Obviously there’s more, but the gist is that the plan will rely heavily on investments from the private sector, and without those private dollars it will not succeed.
OK, that’s all well and good as far as it goes (I am witholding comment on the specifics of the plan until I have a chance to really dig into it. Unlike our ruling class, some of us have to, you know, work for a living.)
Here’s the problem - the federal government has gone out of its way to make an example of AIG over the past couple of weeks, culminating on the legislative side with the house passing a 90% tax on bonuses paid this year to employees of companies that have accepted federal bailout funds, and socially with further escalation of Obama-led class war with a union-backed liberal group actually visiting the homes of AIG employees in protest.
The duplicity of this ‘outrage’ on the part of government, however, is well-illustrated by the now well-known fact that congress, along with Obama and Geithner themselves, specifically allowed these bonuses to happen via a Chris Dodd-authored amendment to the stimulus bill.
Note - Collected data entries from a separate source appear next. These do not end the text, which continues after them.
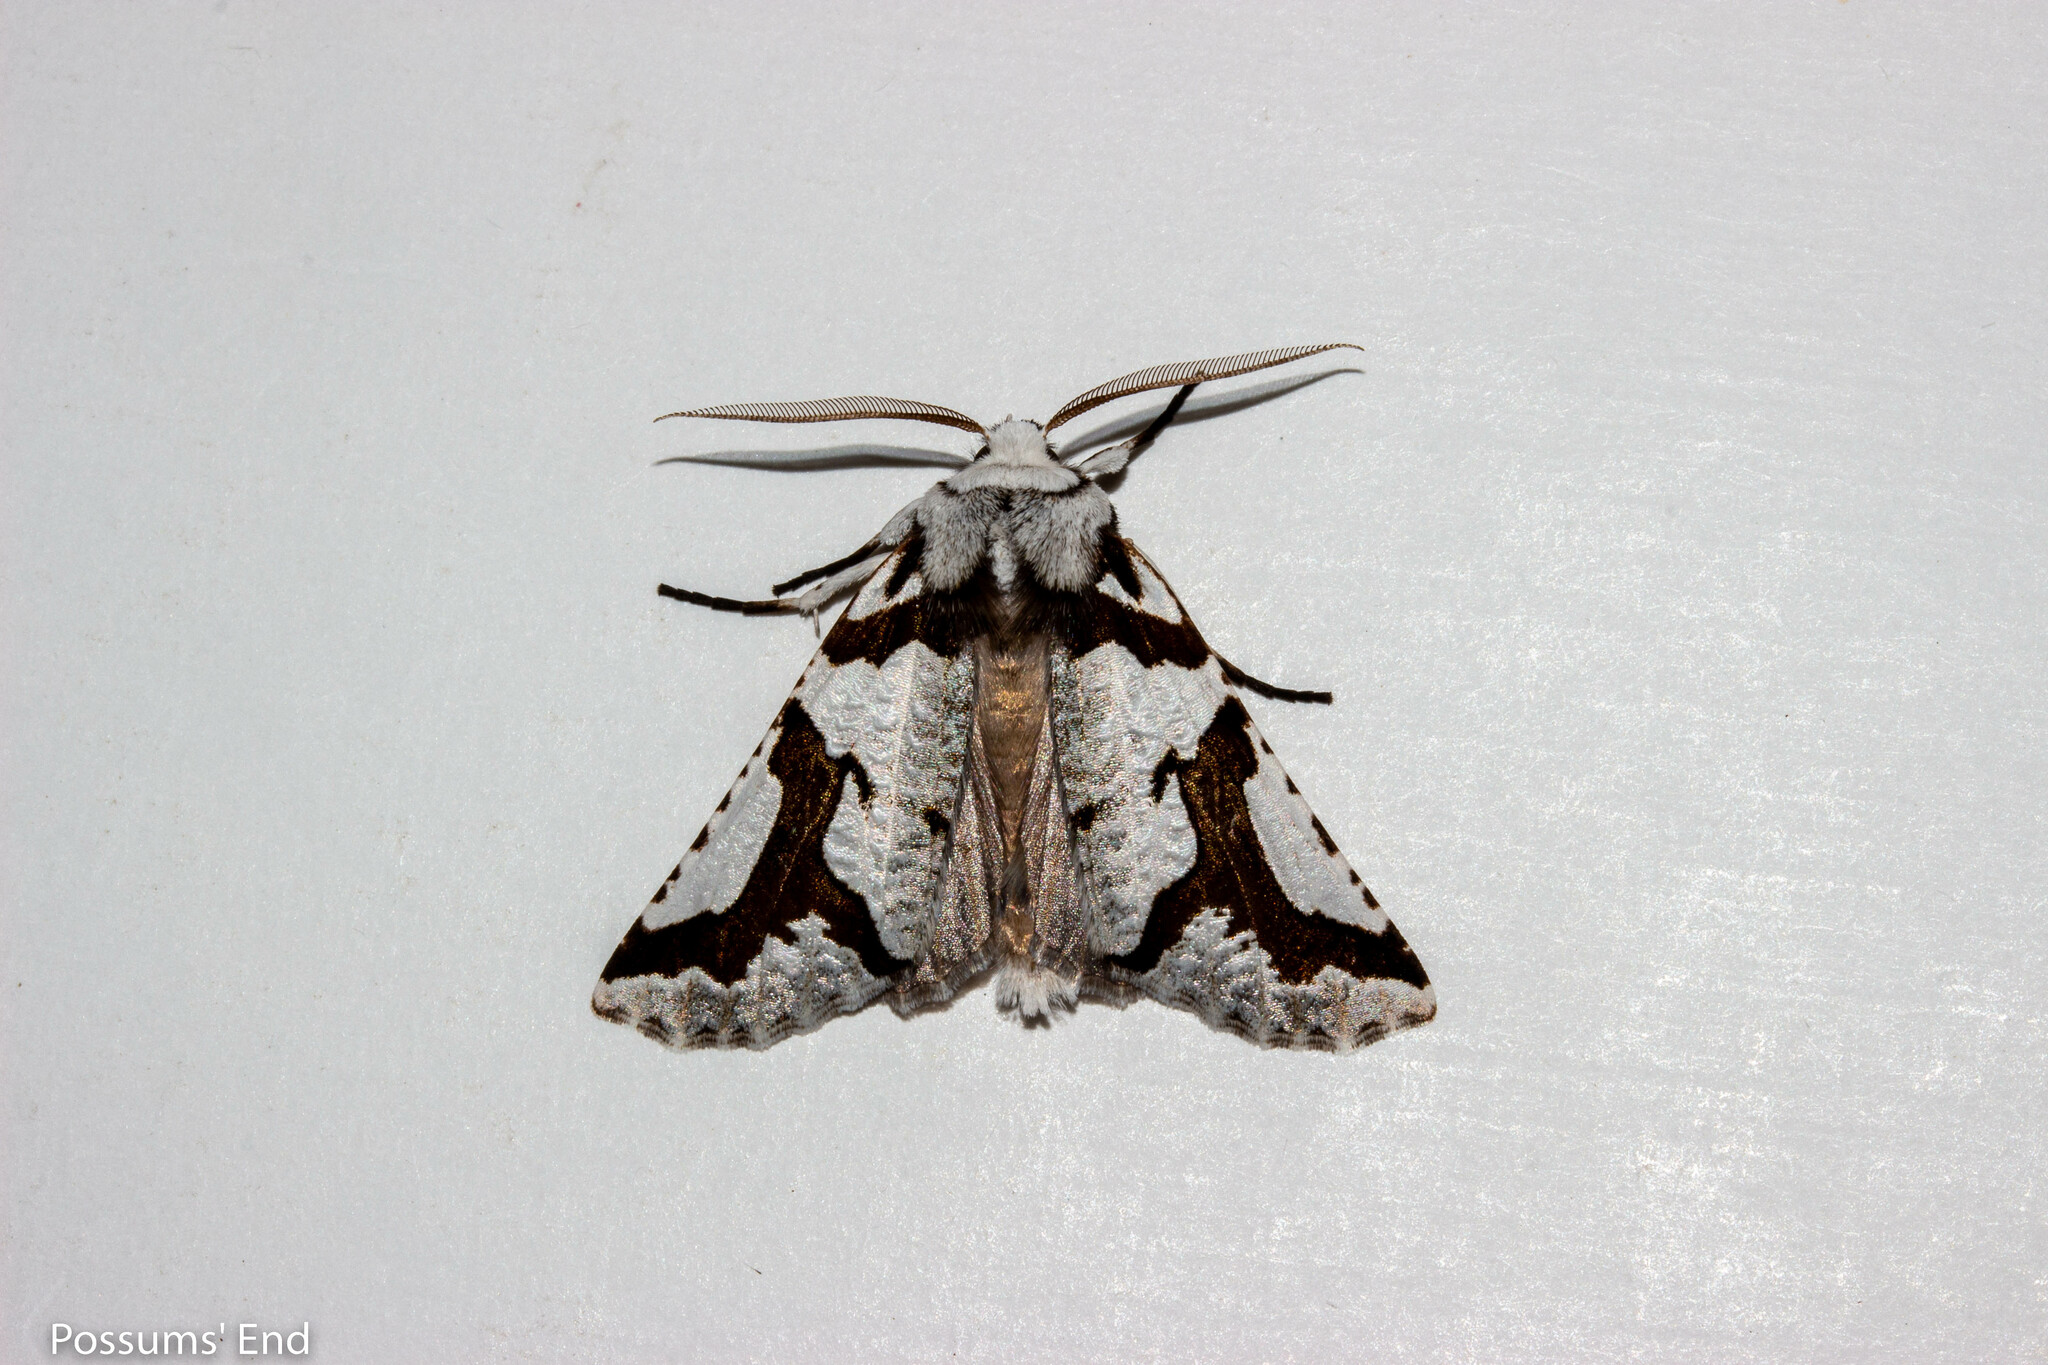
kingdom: Animalia
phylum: Arthropoda
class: Insecta
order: Lepidoptera
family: Geometridae
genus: Declana
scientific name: Declana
The question, then, asked by many over the past several days, is who in their right mind would want to do business with Obama’s government after witnessing the AIG carnage? Perhaps a better question: how does the government expect to encourage the private sector to team up with it after it has demonstrated that it can and will do whatever it wants to its ‘partners’ without regard for contract law and, arguably, the Constitution? Regardless of its assurances to the contrary, there is nothing in this government’s recent history to suggest it would not do exactly the same thing again.
On tonight’s Hannity show, Dick Morris’s take on this was that he thinks Obama wants and expects the plan to fail. The reason that Geithner is the frontman on this, he says, is simply to be the fall guy so that when the plan does fail, Obama can jump in and say ‘we tried’, fire Geithner, and then use the ongoing - and probably still deepening - economic crisis as reason to go after what he really wants, which according to Morris is complate nationalization of the banking system in order to realize his dream of a socialized economy.
OK….Generally speaking, I’m lukewarm on Morris, but there are two things in his favor here:
- He has a sharp political mind, and by that I mean he knows how the sleazy, backroom-deal side of politics is played.
- He is not known to be a conspiracy theorist.
I think Morris’ comments on this more than anything go to illustrate the deep distrust that many of us have of this president, his administration, and congress. However it is the sheer number of things destructive to our country, our financial system, and our way of life that Obama has done, tried to do, is doing right now, or has proposed over the past three months that make Morris’ opinion seem not only not that far-fetched, but actually quite feasible.
Personally, Ill be more surprised if Morris’ scenario doesn’t come to pass than if it does.